A top aide to Los Angeles County District Attorney George Gascón pleaded not guilty Thursday after state prosecutors said she illegally used confidential personnel records three years ago when she flagged the names of several sheriff's deputies for possible inclusion on a list of problem officers.
The attorney representing Diana Teran argued in court that the charges against her did not constitute a crime because maintaining a list of officers accused of misconduct was part of her job overseeing the district attorney's ethics and integrity operations.
“This is just a matter of common sense,” Teran’s attorney, James Spertus, said in court. “Is it a crime to do your job internally at the county attorney’s office when you have information in your head?”
California Department of Justice prosecutors said it was too early in the legal process to address those details. For now, the state said, the two sides could only discuss the content of the criminal complaint filed against them, not the other documents used to support it.
After hearing several hours of legal arguments, Los Angeles County Superior Court Judge Charlaine Olmedo sided with the state and moved forward with Teran's arraignment.
On Thursday, the judge also denied requests — from an attorney for the Los Angeles Public Press news site — to release documents that could show that the officers’ records were already public. Releasing those documents, Olmedo said, could violate an existing protective order.
Attorney General Rob Bonta filed the criminal complaint against Teran in April, and the allegations at the center of the politically charged case date back to 2018, when she worked at the Los Angeles County Sheriff’s Department as a police constitutional counsel. Part of her duties there included accessing confidential officer records and internal affairs investigations.
The department's secret tracking software kept records of the more than 1,600 personnel files it searched and reviewed, according to an affidavit state prosecutors filed in court this year.
After leaving the Sheriff's Department, Teran joined the district attorney's office. It's unclear what his current status is, but a spokesperson for the office previously said he no longer oversaw ethics and integrity operations.
According to state prosecutors, while working in the district attorney’s office in 2021, Teran sent a list of 33 names and supporting documents to a fellow deputy district attorney for possible inclusion in the so-called Brady database, which contains officers with problematic disciplinary histories. The name is a reference to a landmark 1963 U.S. Supreme Court decision requiring prosecutors to turn over any evidence favorable to a defendant, including evidence of police misconduct.
The affidavit says several of the names Teran emailed to fellow prosecutor Pamela Revel were of deputies whose files he had accessed while working at the Sheriff’s Department. Eleven of them had not been mentioned in news stories or public records, so he allegedly would not have been able to identify them otherwise, state prosecutors said.
After fighting for more than two months to obtain the affidavit revealing the names of the 11 officers, Spertus earlier this month submitted hundreds of pages of documents that he said showed his disciplinary records were already public in court records and news articles.
“From the moment this case was presented, I suspected what the motive was. [for filing it] “It was because there was no crime and the release of the affidavit confirms that,” Spertus said at the time. “The underlying theory is that she stole public information.”
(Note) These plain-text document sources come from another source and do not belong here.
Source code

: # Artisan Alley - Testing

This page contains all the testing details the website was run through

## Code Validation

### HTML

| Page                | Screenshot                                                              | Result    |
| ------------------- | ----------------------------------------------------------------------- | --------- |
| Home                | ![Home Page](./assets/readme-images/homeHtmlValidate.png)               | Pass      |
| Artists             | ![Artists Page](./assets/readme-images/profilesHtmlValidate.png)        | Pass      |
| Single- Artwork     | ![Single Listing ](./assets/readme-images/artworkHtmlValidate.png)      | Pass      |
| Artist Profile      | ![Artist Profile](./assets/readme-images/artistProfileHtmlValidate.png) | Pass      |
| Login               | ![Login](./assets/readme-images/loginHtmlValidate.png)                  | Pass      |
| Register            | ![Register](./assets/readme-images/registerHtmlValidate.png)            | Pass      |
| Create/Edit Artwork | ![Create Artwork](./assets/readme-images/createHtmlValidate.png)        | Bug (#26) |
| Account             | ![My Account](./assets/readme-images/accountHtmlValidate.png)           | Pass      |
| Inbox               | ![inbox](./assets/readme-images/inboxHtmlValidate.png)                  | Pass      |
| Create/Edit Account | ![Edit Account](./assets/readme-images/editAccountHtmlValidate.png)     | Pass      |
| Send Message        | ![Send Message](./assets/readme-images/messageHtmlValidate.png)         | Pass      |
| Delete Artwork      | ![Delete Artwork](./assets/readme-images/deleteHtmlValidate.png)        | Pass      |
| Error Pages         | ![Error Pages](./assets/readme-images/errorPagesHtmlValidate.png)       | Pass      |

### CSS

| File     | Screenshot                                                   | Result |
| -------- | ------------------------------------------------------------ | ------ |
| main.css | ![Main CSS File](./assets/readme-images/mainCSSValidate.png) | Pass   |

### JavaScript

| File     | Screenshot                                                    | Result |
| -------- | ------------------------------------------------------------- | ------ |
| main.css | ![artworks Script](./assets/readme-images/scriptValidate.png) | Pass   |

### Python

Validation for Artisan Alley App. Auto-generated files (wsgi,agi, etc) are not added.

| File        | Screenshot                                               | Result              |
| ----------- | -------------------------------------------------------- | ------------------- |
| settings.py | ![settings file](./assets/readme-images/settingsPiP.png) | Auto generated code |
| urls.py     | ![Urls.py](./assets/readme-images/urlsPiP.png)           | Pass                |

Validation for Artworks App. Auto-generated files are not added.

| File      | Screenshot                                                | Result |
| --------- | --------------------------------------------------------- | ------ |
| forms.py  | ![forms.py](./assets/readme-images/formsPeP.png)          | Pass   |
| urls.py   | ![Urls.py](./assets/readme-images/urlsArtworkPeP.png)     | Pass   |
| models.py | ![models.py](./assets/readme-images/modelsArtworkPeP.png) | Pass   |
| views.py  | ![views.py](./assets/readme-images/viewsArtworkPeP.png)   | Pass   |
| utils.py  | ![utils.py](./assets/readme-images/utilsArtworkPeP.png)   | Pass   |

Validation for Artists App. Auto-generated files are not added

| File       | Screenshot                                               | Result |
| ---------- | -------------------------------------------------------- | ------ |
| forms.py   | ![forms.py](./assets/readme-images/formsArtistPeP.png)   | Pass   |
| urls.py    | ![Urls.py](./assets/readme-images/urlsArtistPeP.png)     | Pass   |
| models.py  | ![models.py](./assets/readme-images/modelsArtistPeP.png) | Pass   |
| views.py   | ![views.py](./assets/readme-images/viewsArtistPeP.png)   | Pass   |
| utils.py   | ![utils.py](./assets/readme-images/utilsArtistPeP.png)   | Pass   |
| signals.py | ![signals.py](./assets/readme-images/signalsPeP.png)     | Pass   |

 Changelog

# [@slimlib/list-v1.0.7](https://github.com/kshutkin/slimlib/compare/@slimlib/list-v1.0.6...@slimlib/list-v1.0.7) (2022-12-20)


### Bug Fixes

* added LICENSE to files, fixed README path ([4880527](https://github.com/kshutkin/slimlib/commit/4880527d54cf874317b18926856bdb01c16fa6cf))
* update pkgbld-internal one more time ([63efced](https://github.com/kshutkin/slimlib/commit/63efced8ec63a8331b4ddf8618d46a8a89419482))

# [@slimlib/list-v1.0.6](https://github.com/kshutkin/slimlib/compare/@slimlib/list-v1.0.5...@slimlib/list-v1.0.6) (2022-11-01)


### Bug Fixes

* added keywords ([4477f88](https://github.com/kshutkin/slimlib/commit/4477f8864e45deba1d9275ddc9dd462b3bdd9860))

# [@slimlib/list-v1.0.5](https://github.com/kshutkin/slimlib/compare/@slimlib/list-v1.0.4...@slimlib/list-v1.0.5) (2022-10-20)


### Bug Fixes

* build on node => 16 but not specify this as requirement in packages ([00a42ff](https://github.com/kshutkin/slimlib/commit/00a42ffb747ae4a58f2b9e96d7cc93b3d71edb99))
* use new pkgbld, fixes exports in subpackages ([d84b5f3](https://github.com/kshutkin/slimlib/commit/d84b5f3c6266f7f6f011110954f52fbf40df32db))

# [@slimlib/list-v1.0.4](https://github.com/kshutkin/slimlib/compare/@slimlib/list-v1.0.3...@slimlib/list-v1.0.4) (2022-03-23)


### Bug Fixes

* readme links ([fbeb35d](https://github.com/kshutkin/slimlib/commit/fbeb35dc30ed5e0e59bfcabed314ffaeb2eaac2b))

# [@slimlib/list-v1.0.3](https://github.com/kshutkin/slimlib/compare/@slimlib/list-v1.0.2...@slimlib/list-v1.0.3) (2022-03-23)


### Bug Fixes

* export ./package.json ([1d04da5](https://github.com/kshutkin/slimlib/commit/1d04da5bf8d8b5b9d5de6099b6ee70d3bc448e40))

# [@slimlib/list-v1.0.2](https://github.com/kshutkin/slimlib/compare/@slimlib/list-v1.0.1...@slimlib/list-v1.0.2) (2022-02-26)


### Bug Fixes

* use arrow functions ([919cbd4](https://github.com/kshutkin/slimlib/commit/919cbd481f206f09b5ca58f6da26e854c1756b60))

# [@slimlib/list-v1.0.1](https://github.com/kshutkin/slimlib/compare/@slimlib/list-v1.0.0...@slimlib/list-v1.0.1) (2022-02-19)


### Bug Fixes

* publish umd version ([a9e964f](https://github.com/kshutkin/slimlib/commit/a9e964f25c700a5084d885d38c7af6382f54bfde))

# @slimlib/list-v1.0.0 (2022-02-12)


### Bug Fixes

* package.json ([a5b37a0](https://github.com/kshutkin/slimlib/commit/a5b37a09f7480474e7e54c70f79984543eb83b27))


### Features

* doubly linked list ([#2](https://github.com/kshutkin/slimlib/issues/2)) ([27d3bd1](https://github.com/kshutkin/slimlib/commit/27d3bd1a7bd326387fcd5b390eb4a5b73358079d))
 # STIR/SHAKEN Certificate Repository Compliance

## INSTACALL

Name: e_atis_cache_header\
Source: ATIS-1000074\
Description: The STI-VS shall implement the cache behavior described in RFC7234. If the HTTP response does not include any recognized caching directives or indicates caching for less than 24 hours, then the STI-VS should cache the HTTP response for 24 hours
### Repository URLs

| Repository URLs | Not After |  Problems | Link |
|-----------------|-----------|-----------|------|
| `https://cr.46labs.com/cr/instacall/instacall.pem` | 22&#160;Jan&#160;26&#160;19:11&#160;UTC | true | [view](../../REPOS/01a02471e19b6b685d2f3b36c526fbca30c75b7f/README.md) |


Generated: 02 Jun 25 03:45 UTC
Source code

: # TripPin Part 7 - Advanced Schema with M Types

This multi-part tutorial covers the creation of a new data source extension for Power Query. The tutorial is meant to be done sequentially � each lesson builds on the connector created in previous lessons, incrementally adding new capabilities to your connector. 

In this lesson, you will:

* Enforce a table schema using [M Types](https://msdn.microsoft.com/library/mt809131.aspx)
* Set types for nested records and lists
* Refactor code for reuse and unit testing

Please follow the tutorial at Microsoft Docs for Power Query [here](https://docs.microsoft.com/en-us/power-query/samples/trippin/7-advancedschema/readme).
On Thursday, Susan Seager, the attorney representing LA Public Press, argued that hundreds of pages of documents Spertus submitted should be made public. The judge disagreed, saying the only reason Spertus knew to look up the names of certain agents and find those records was because he had access to protected information.
“It’s disappointing that the high court has not recognized that these are public court records and they should be disclosed and shown to the public,” Seager told the Times after court on Thursday. “If the Justice Department is criminally prosecuting a prosecutor for using public records, that seems to suggest that anyone who uses public records to investigate misbehaving sheriff’s deputies is subject to criminal prosecution.”
Olmedo decided that at this stage the court could only rely on information contained in the “four cardinal points” of the criminal complaint. After accepting Teran’s guilty plea, Olmedo set a preliminary hearing for August 7.